Rapport = game.
Or rather, one of the many facets of game.
www.girlschase.com
He's doing the same thing many new guys do, where they get totally fixated on one small aspect of game, ignore everything else, get frustrated, realize it isn't working, then stumble on another aspect of game they'd unconsciously ignored before, conclude that everything they read about game in the past was obviously wrong and that they have independently discovered a hidden truth (which in fact was not hidden at all), then denounce the quasi-game they were practicing and begin preaching their new approach.
I've heard from guys like this repeatedly over the years: "Hey Chase, I tried your stuff for a while but it didn't work that great for me. Then I realized I needed to [some thing Chase tells guys to do repeatedly but this guy never did while he was 'trying Chase's stuff'] and suddenly my results exploded! I think you should try teaching that to your students."
Always makes me go
It seems to be a thing with how the human brain works. When you're taking in a bunch of new concepts, often there's too much to keep in conscious memory and a lot of it gets stored. You just ended up zeroing in on certain aspects of it and 'forgetting' the rest.
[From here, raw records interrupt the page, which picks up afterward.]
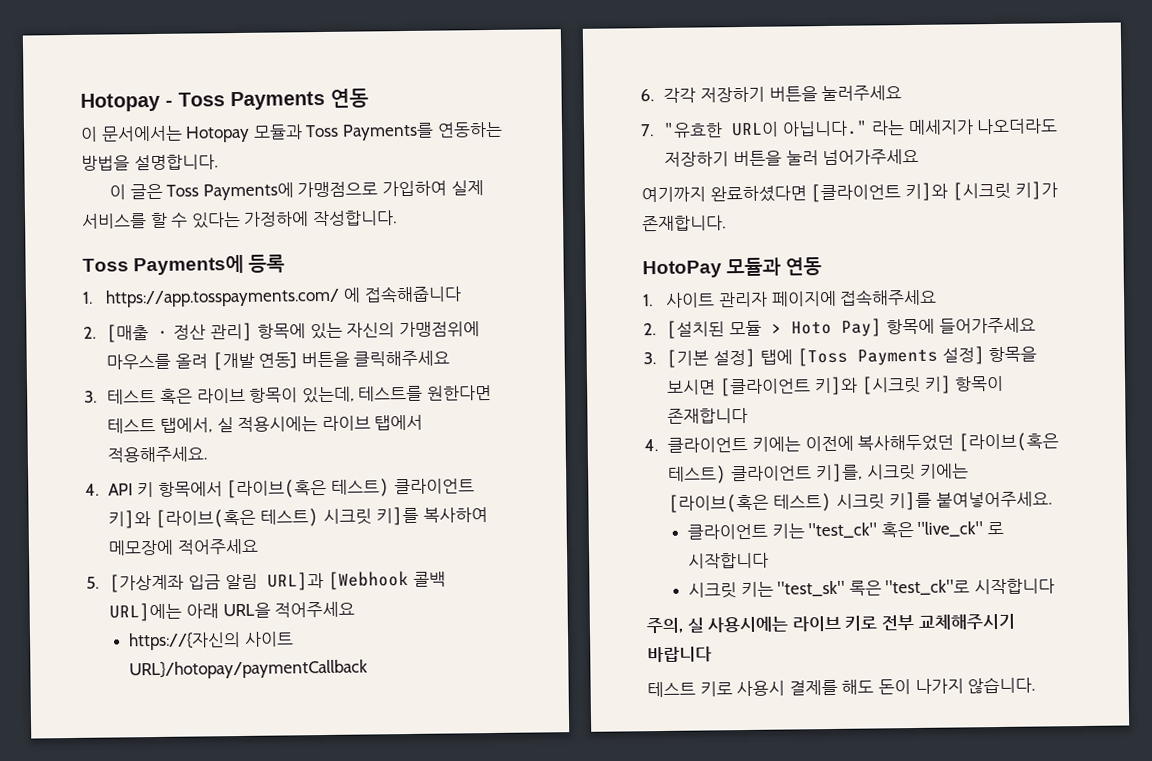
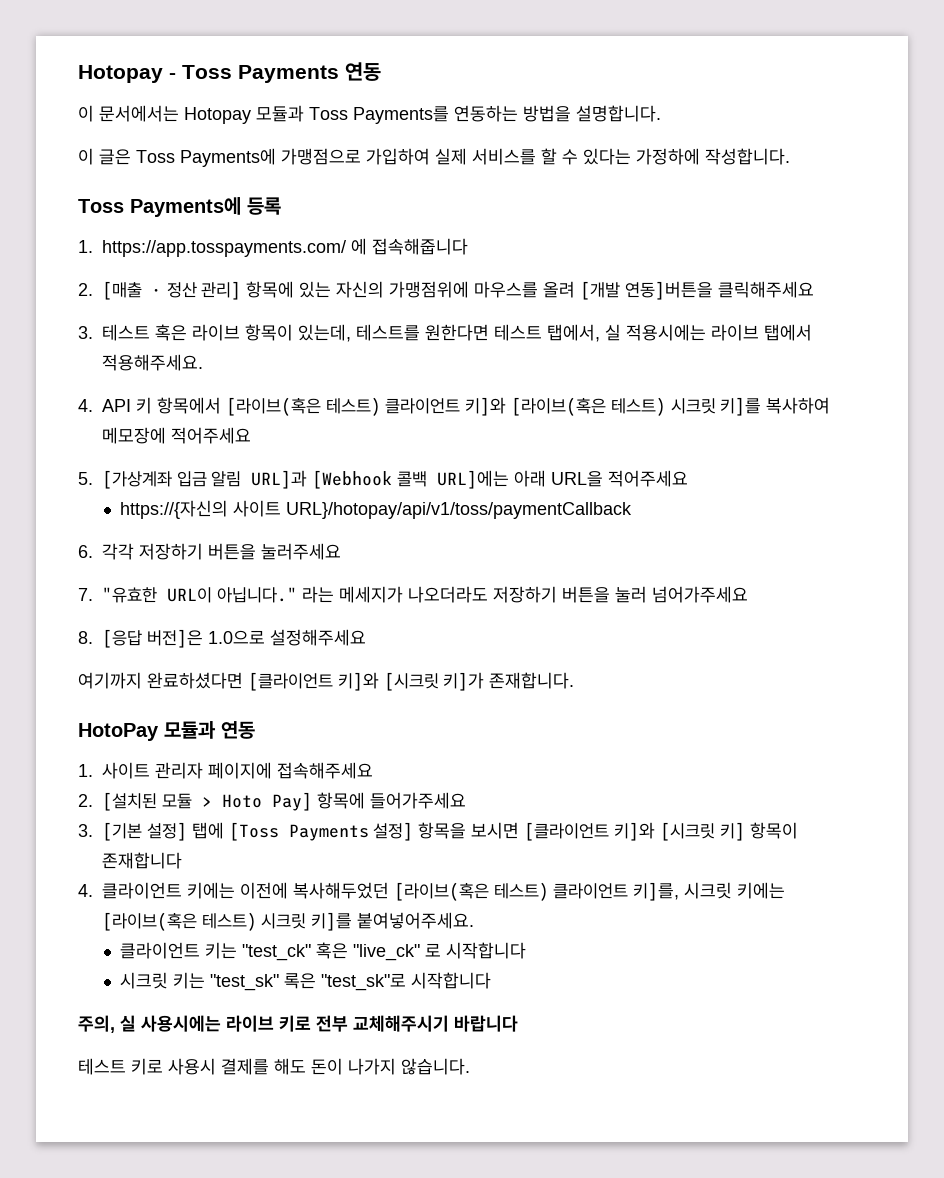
[258,351,350,369] 연동] 버튼을 -> [625,281,714,300] 연동]버튼을
[129,659,369,680] URL}/hotopay/paymentCallback -> [286,502,633,519] URL}/hotopay/api/v1/toss/paymentCallback
(920, 157) none -> [78,629,366,648] // 8. [응답 버전]은 1.0으로 설정해주세요
[885,579,971,596] "test_ck"로 -> [321,973,407,991] "test_sk"로

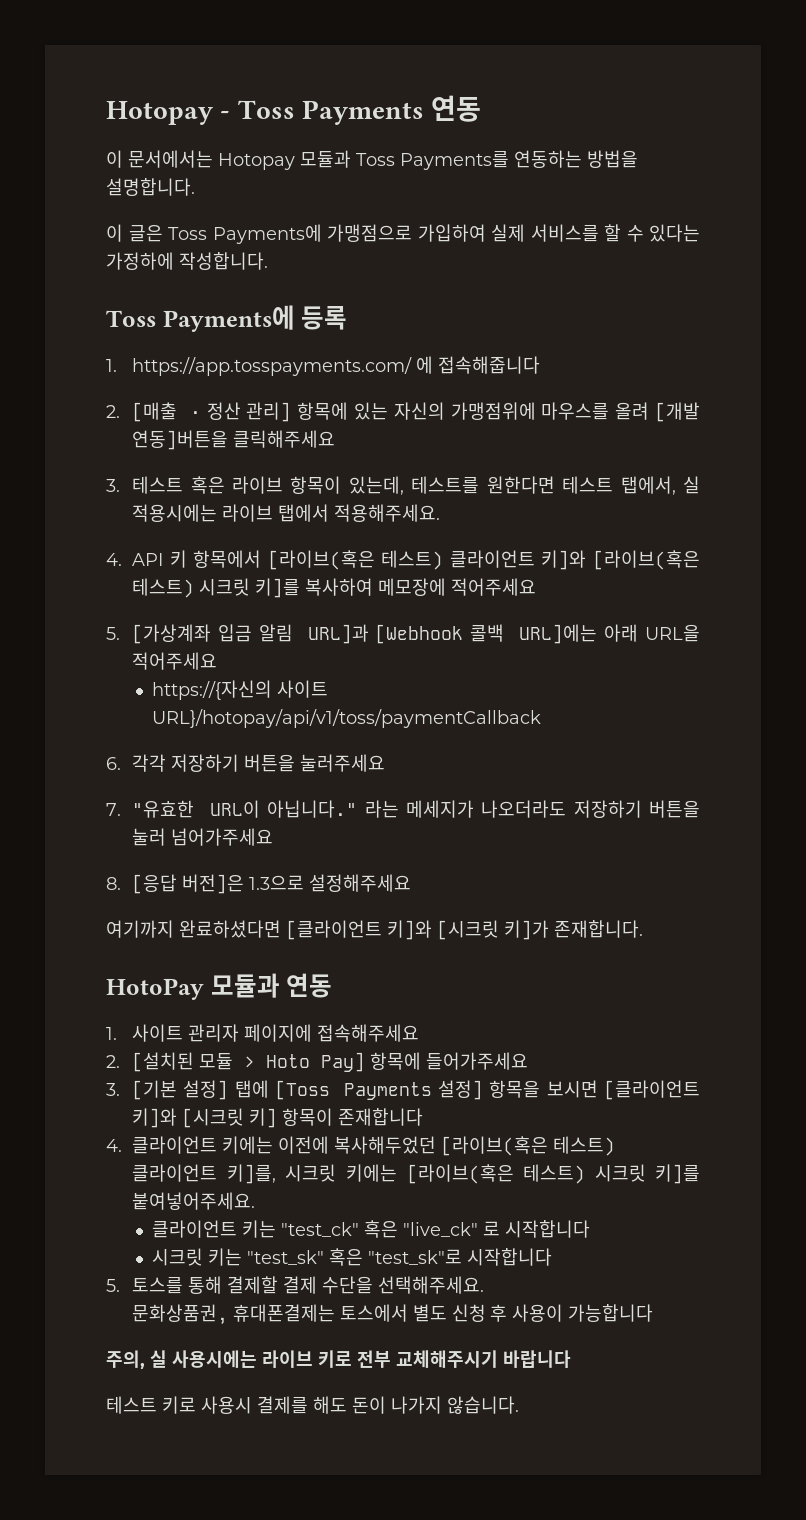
[207,630,265,644] 1.0으로 -> [249,875,305,890] 1.3으로
[284,973,317,989] 록은 -> [328,1248,363,1266] 혹은
(492, 980) none -> [106,1276,485,1294] [132,1304,654,1325] // 5. 토스를 통해 결제할 결제 수단을 선택해주세요. // 문화상품권, 휴대폰결제는 토스에서 별도 신청 후 사용이 가능합니다

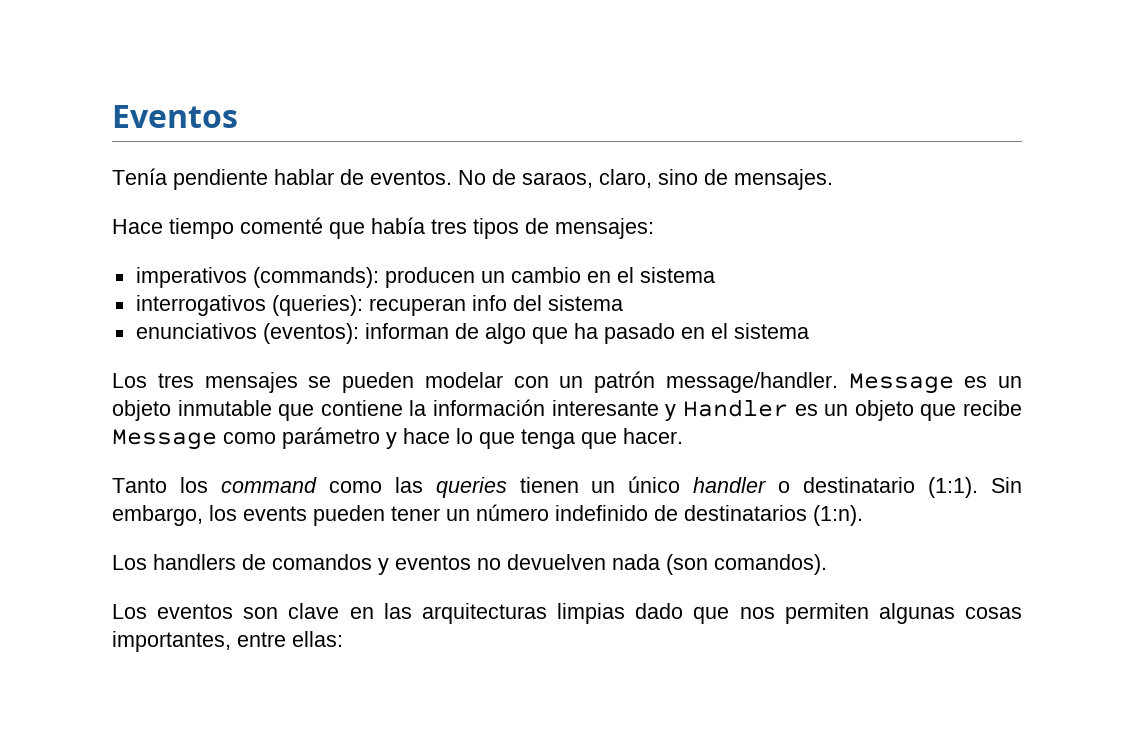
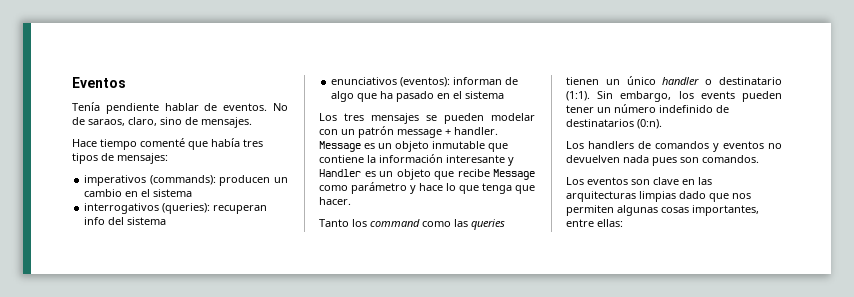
[665,372,838,393] message/handler. -> [397,127,498,138] message + handler.
[813,505,863,526] (1:n). -> [637,119,662,129] (0:n).
[666,554,827,575] (son comandos). -> [652,155,759,166] pues son comandos.

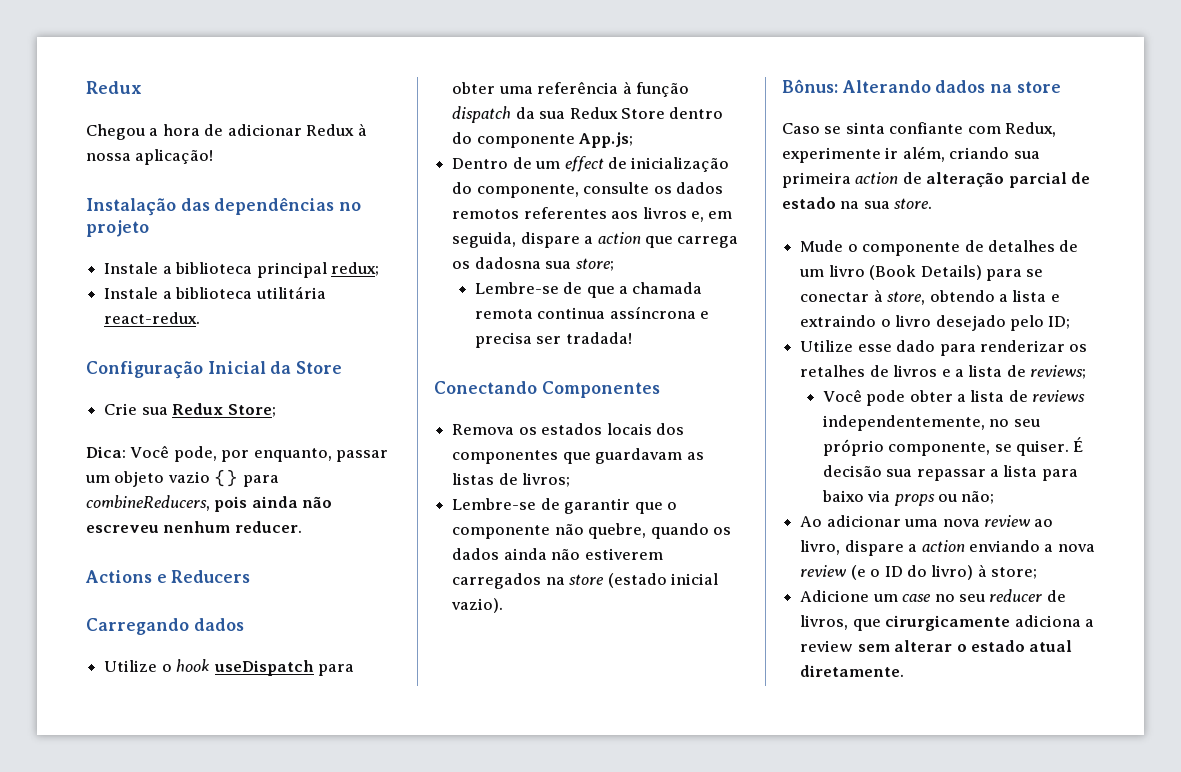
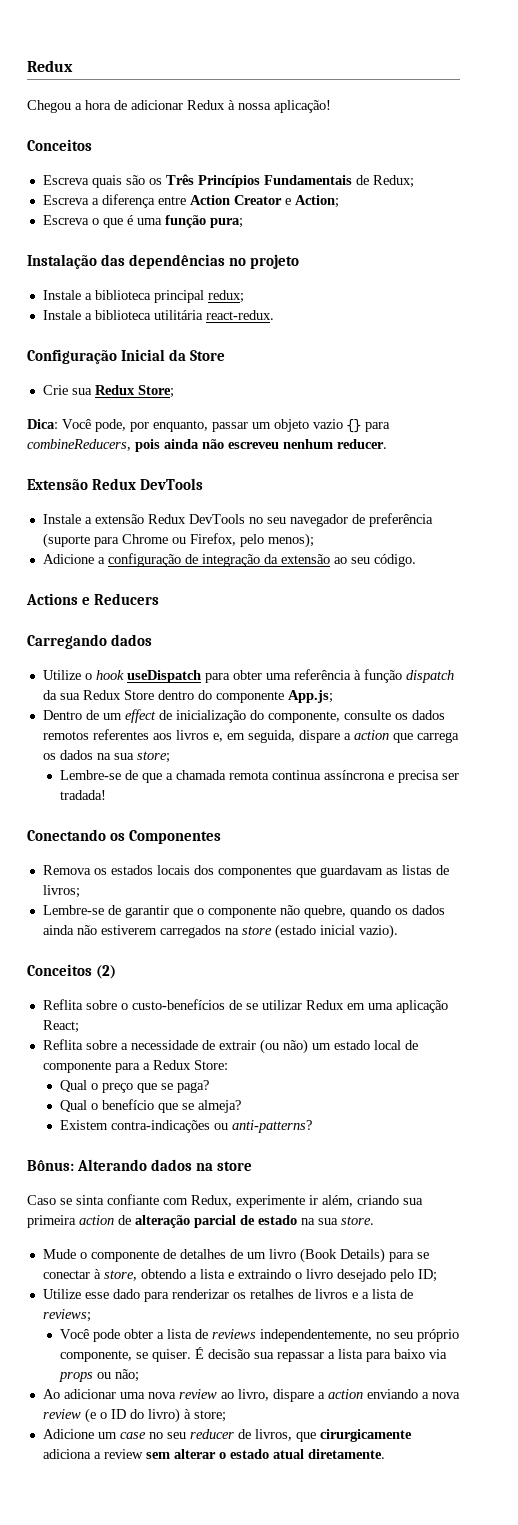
(214, 157) none -> [27,139,92,151] [42,174,414,188] [42,194,339,208] [42,215,243,228] // Conceitos // Escreva quais são os Três Princípios Fundamentais de Redux; // Escreva a diferença entre Action Creator e Action; // Escreva o que é uma função pura;
(302, 527) none -> [27,478,204,490] [42,513,433,527] [42,533,314,548] [42,553,416,567] // Extensão Redux DevTools // Instale a extensão Redux DevTools no seu navegador de preferência (suporte para Chrome ou Firefox, pelo menos); // Adicione a configuração de integração da extensão ao seu código.
[474,257,541,269] dadosna -> [59,750,111,760] dados na
(537, 387) none -> [110,833,126,841] os
(504, 605) none -> [27,964,117,979] [42,999,448,1013] [42,1020,79,1033] [42,1039,418,1054] [42,1060,228,1073] [60,1080,210,1093] [60,1099,242,1113] [60,1120,313,1133] // Conceitos (2) // Reflita sobre o custo-benefícios de se utilizar Redux em uma aplicação React; // Reflita sobre a necessidade de extrair (ou não) um estado local de componente para a Redux Store: // Qual o preço que se paga? // Qual o benefício que se almeja? // Existem contra-indicações ou anti-patterns?

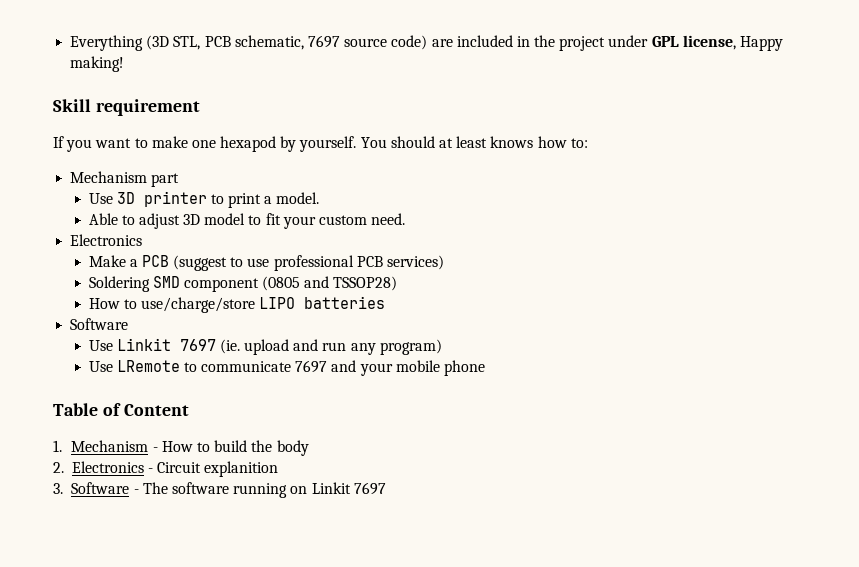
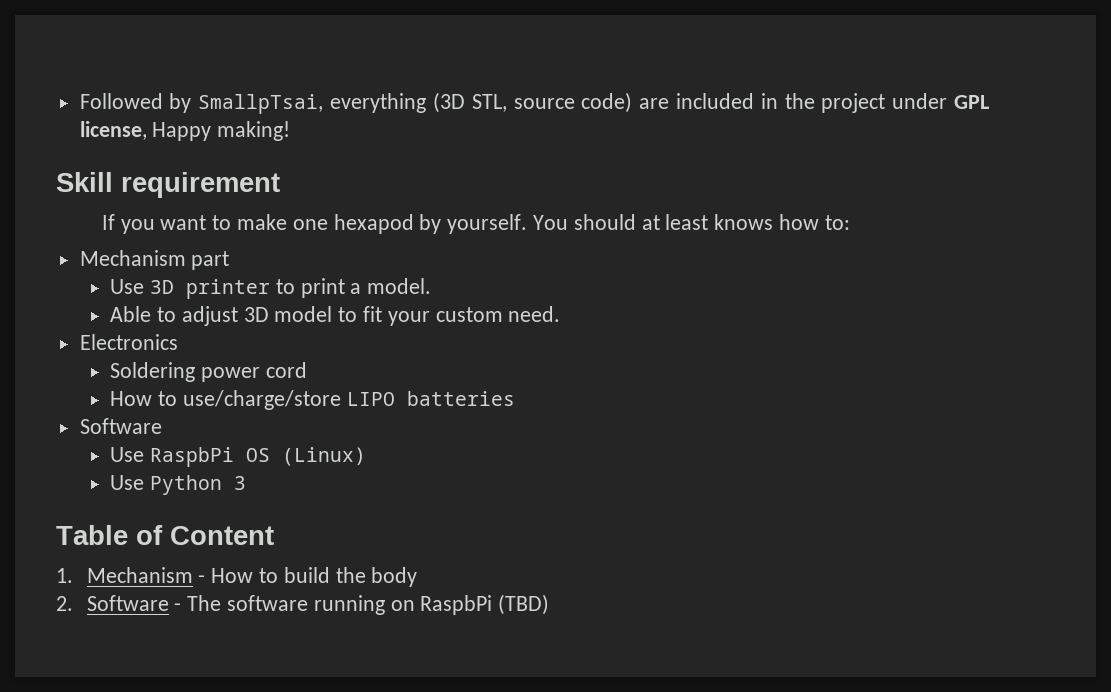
[70,35,340,51] Everything (3D STL, PCB schematic, 7697 -> [79,92,507,114] Followed by SmallpTsai, everything (3D STL,
[88,255,444,271] [88,276,398,292] Make a PCB (suggest to use professional PCB services) // Soldering SMD component (0805 and TSSOP28) -> [110,362,307,382] Soldering power cord
[116,338,442,355] [88,360,485,376] Linkit 7697 (ie. upload and run any program) // Use LRemote to communicate 7697 and your mobile phone -> [150,447,367,467] [110,475,247,495] RaspbPi OS (Linux) // Use Python 3
[71,461,279,477] [53,483,63,494] Electronics - Circuit explanition // 3. -> (73, 603) none
[311,482,386,495] Linkit 7697 -> [420,594,550,615] RaspbPi (TBD)

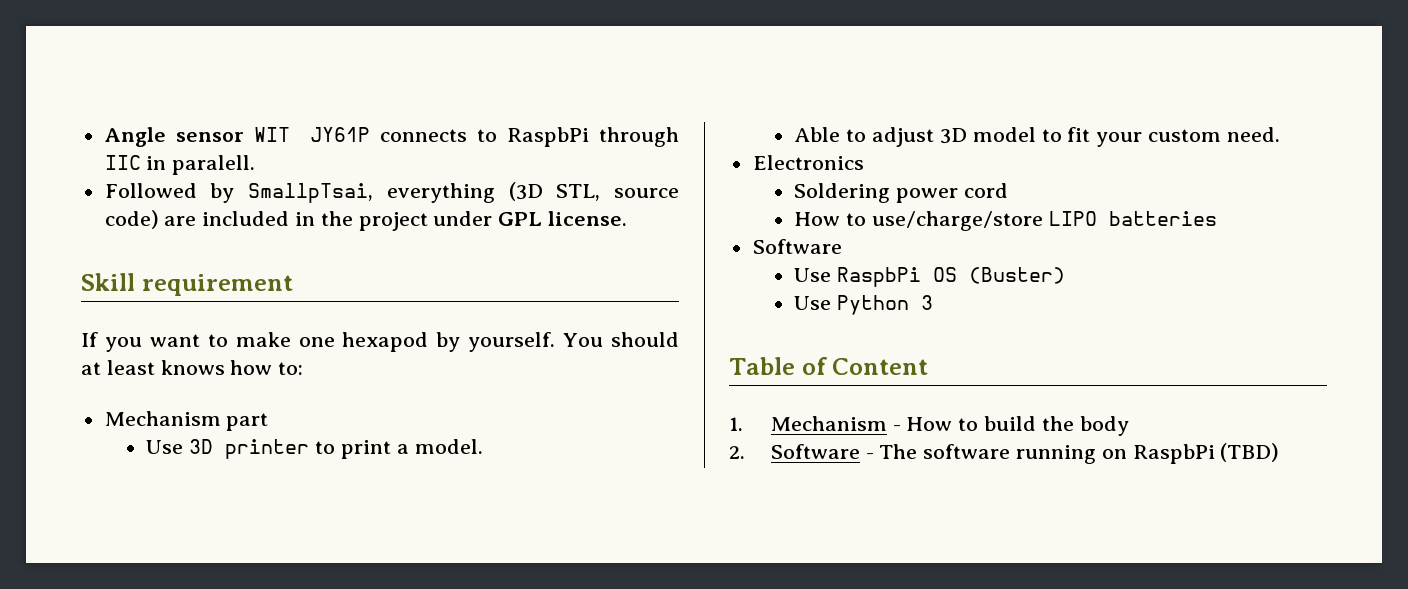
(79, 101) none -> [104,127,679,147] [104,155,256,175] Angle sensor WIT JY61P connects to RaspbPi through IIC in paralell. //
[79,121,291,141] license, Happy making! -> [548,211,628,226] license.
[282,447,367,466] (Linux) -> [969,267,1066,284] (Buster)

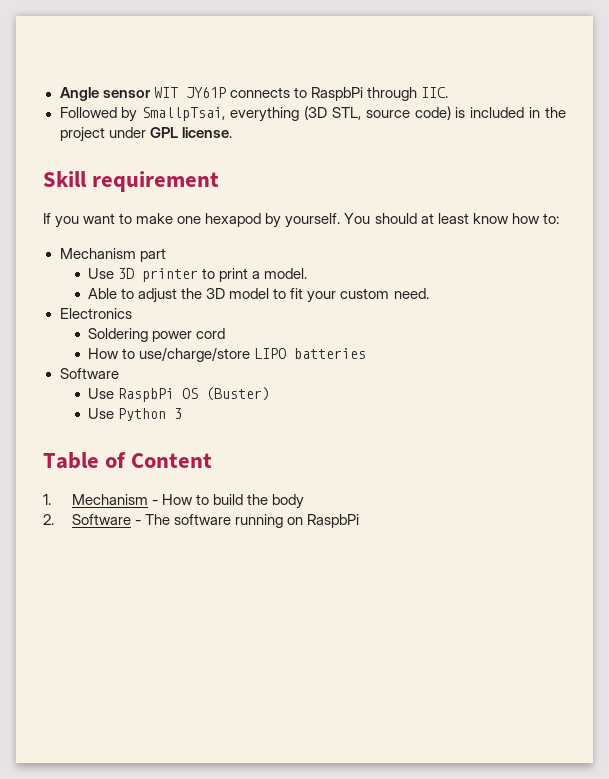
[104,155,256,175] IIC in paralell. -> [420,87,448,98] IIC.
[164,216,197,226] are -> [455,107,466,118] is
[160,360,225,375] knows -> [472,213,509,224] know
(935, 137) none -> [181,288,203,299] the
[1220,443,1280,462] (TBD) -> (359, 521) none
Then when you reach a sticking point, you start to unconsciously cycle through all your stored information, dig some of it up, try it without remembering where you got it, and when it works it
feels like an independent discovery, with the mind not properly attributing the source of the information.
You see this a lot in songwriters who get accused of stealing a melody from somewhere else that they clearly had heard it, but they claim to not remember having listened to the song -- most of them probably aren't lying, they simply heard it, stored it, forgot it, then months or years later "independently" discovered it. It happened to me in my music-making days too: sometimes I'd make a melody I thought was awesomely original, then later I'd be listening to some song I hadn't heard in a while and realized the melody I'd made was exactly that song's melody.
You see it in movies, too. Watch
Spider-Man 2 then
The Dark Knight and discover the romance subplot is exactly the same, the scene on the balcony where the too-late guy gets rejected by the girl who has a new fiancée is the same, the theme of this debate within society about whether the hero is a good guy or not is very similar, then watch
Dreamscape then
Inception and look at how similar that is... does Christopher Nolan consciously lift themes and story beats out of other films? I don't know for sure but I suspect he just watches a lot of movies and it all gets mish-mashed in his head and he has no idea where the concept comes from.
Same with J.K. Rowling and
Harry Potter... watch 1986's
Troll about a boy named Harry Potter living in a magical building who is mentored by a wise, ancient mage as he encounters many strange magical creatures and evades magical dangers... but when Rowling describes the writing process she says the idea came to her like a bolt from the blue and she just stared writing. I doubt she realized at the time, "Oh wow, a lot of this comes from
Troll, doesn't it?"
If you read Steve Jobs's biography, there are multiple anecdotes of people suggesting something, Jobs dismissing it as a stupid idea, then a week later excitedly 'announcing' this brilliant new idea he's had to the person who told it to him, the idea being the same one he dismissed as stupid, with apparently no memory that the other person gave it to him.
I've had women do this to me. Chick has some problem... Chase: "I think you ought to just do X." Chick: "No, you don't understand, that would never work!" Chase: "Okay, whatever." --> weeks later: Chick: "I realized I could do X and now the problem is solved!" Chase: "And how'd you come up with that brilliant idea?" Chick: "It just came to me the other day!" Chase: "Uh-huh."
Has happened to me in seduction, too. Several times I had things I thought were breakthroughs, then read through the archives of guys I respected and discovered my "breakthrough" in an old post of the guy's I'd read months or years before. "Good thing I didn't post that as my own breakthrough!" I'd think.
Anyway, it's always good for people to realize things, whether it is a truly novel insight or it's just something they encountered before but 'forgot' until they were ready to start using it.
The one thing to be wary of is the whole "Ha HA! I have discovered something YOU didn't know! Everybody THINKS they know the truth... but only
I have uncovered what ACTUALLY works!" act, which some people are prone to doing but just makes them look goofy when the thing they "discovered" was something people were telling them about all along.